Con el fin de dar cumplimiento a lo que prescribía la Ley de Moisés, la Sagrada Familia sube a Jerusalén. Los dos preceptos consistían en la purificación de la madre, y la presentación del primogénito.

La Santísima Virgen, siempre virgen, de hecho no estaba comprendida en estos preceptos de la Ley, porque ni había concebido por obra de varón, no Cristo al nacer rompió la integridad virginal de su Madre.
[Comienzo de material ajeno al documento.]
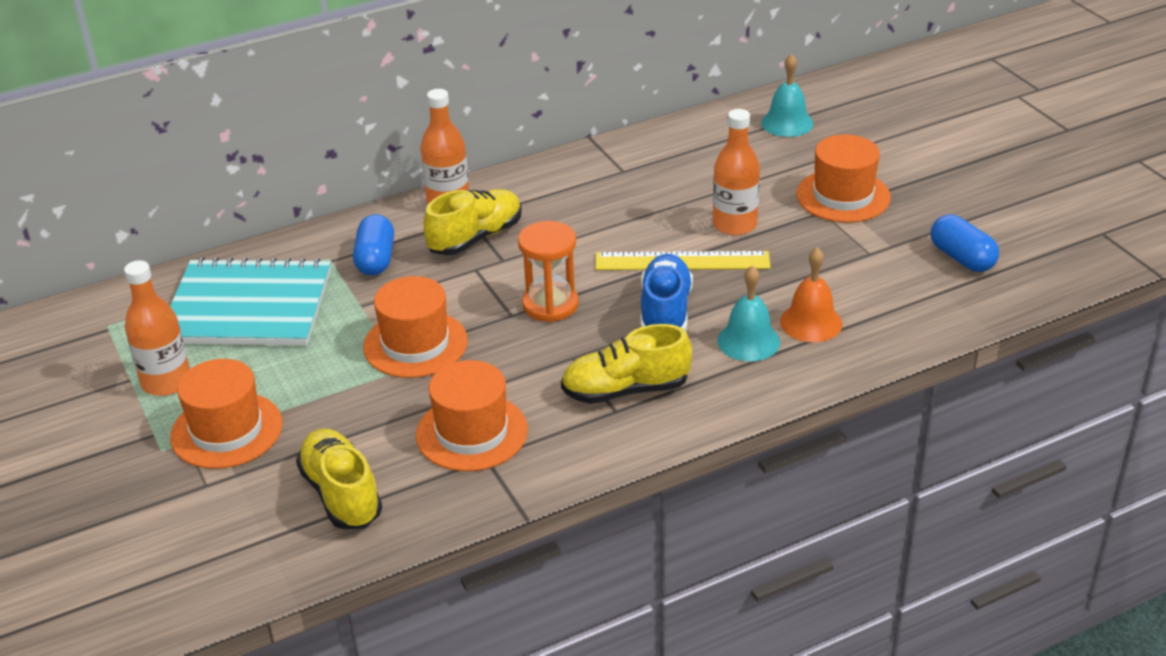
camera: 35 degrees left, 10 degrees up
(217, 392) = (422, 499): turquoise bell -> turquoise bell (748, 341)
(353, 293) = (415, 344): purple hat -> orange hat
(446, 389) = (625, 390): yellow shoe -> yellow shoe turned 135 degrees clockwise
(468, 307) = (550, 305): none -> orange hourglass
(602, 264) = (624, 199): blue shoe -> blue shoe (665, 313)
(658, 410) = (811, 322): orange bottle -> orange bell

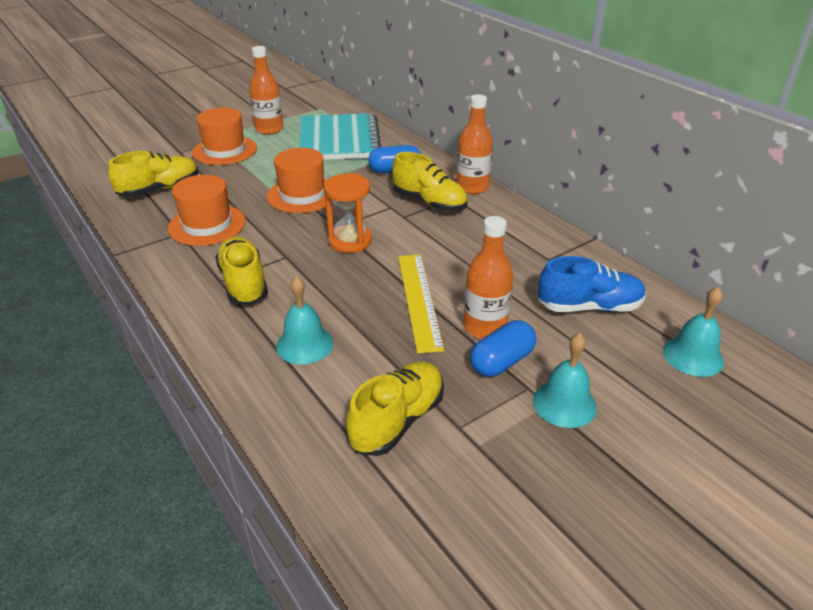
camera: 80 degrees right, 0 degrees up
(665, 313) = (343, 296): blue shoe -> blue shoe (589, 307)
(811, 322) = (333, 384): orange bell -> none
(843, 196) = (564, 403): orange hat -> turquoise bell
(862, 286) = (397, 420): none -> yellow shoe
(962, 258) = (468, 513): blue capsule -> blue capsule (501, 362)

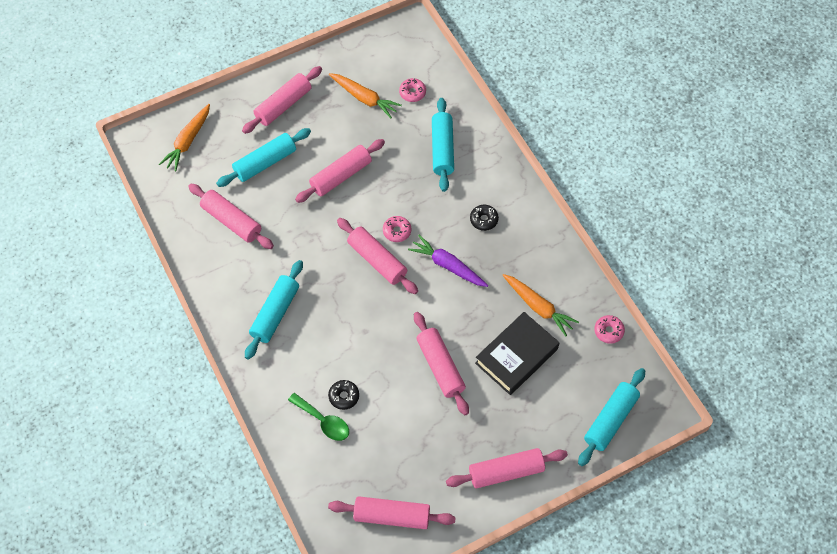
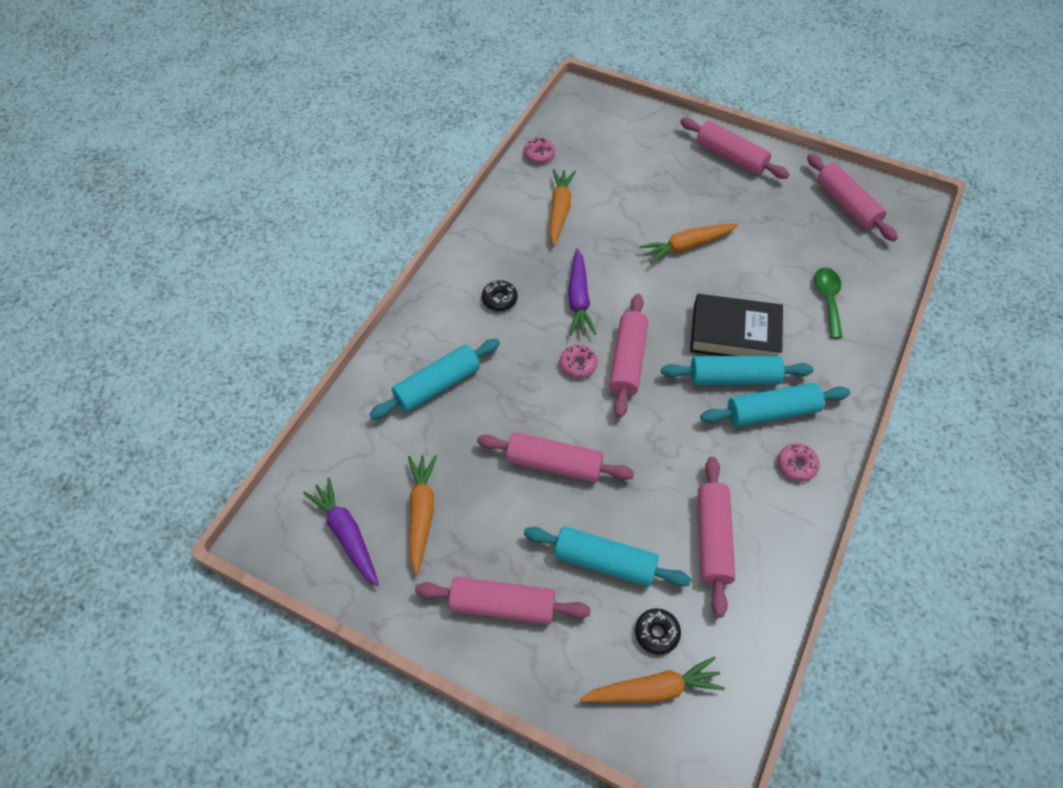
camera: 125 degrees left, 5 degrees down
(344, 396) = (789, 299): black donut -> black donut (657, 633)
(380, 61) = (346, 534): none -> purple carrot
(412, 93) = (375, 465): pink donut -> pink donut (796, 465)
(440, 367) = (687, 246): pink rolling pin -> orange carrot
(516, 356) = (623, 201): black book -> black book (734, 334)
(610, 420) = (620, 118): turquoise rolling pin -> turquoise rolling pin (734, 378)

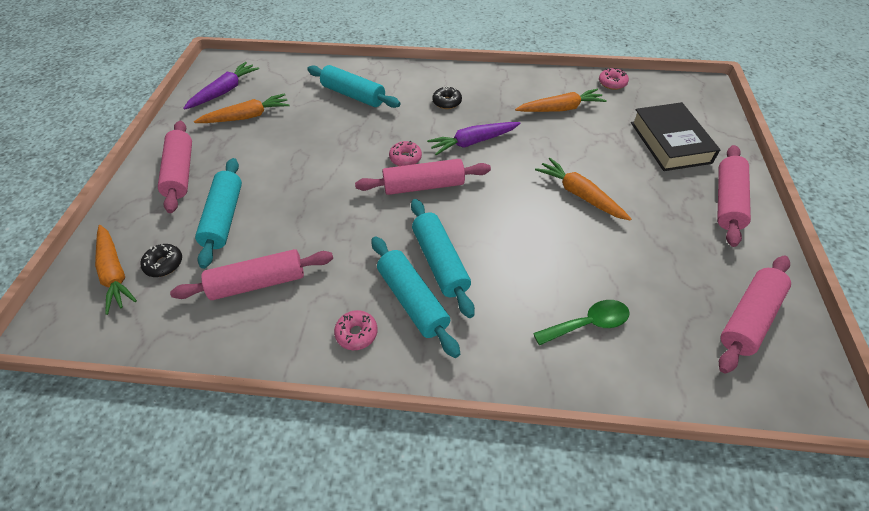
camera: 70 degrees right, 5 degrees down
(554, 464) = (306, 168): pink rolling pin -> none
(734, 334) = (493, 252): black book -> black book (670, 142)

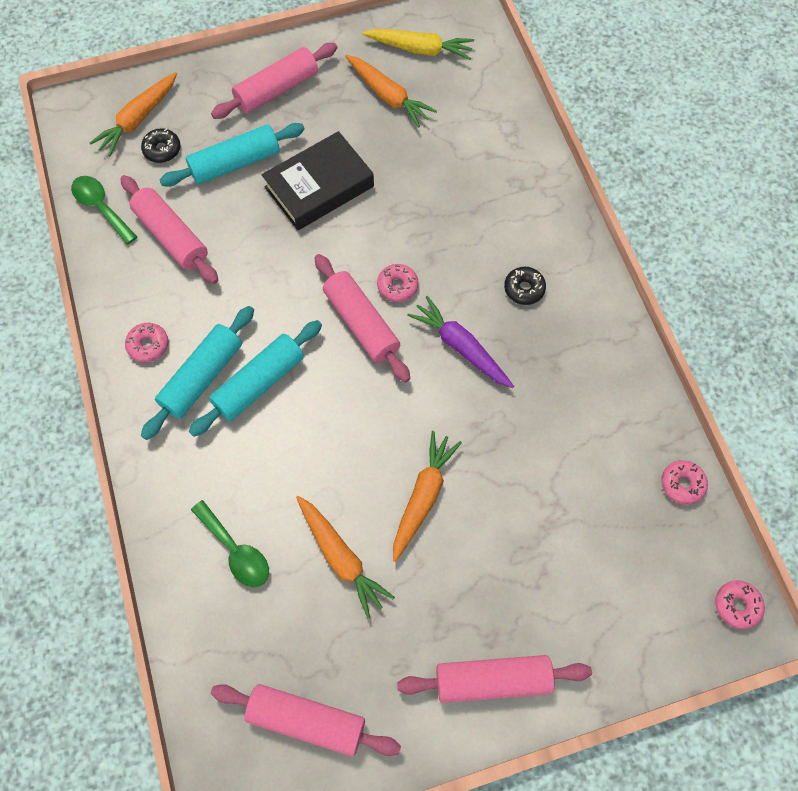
camera: 65 degrees right, 15 degrees up
(182, 331) = (101, 207): none -> green spoon
(224, 91) = (420, 49): purple carrot -> yellow carrot
(353, 95) = (483, 181): turquoise rolling pin -> none
(560, 109) = (582, 430): orange carrot -> orange carrot (341, 557)
(670, 142) = (580, 589): black book -> black book (319, 187)
(694, 87) = (737, 605): none -> pink donut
Sin embargo, Santa María quiso someterse a la Ley, aunque no estaba obligada.

Jesús nos dio un maravilloso ejemplo sometiéndose a la ley biológica, a la ley religiosa y a la ley civil.

La Ley mandaba también que los israelitas ofrecieran para los sacrificios una res menor, por ejemplo, o si eran pobres un par de tórtolas o dos pichones. El Señor que siendo rico se hizo pobre por nosotros, para enriquecernos con su pobreza, quiso que se ofreciera por El la ofrenda de los pobres. A mí me admira y emociona la escena de Simeón. Este hombre, calificado de hombre justo y temeroso de Dios, atento a la voluntad divina, se dirige al templo en el momento en que la Sda. Familia entraba para cumplir lo mandado. Simeón había recibido la revelación del Espíritu Santo de que no moriría antes de ver al Cristo del Señor. Simeón al tener en sus brazos al Niño, conoce no por razón humana sino por gracia especial de Dios, que es Niño es el Mesías prometido, la liberación de Israel, la Luz de los pueblos. Podemos comprender el gozo inmenso de Simeón al considerar que muchos profetas y reyes de Israel anhelaron ver a al Mesías y no lo vieron y él, en cambio, lo tiene en sus brazos. Después de bendecirlos, Simeón, movido por el Espíritu Santo, profetiza de nuevo sobre el futuro del Niño y de su Madre.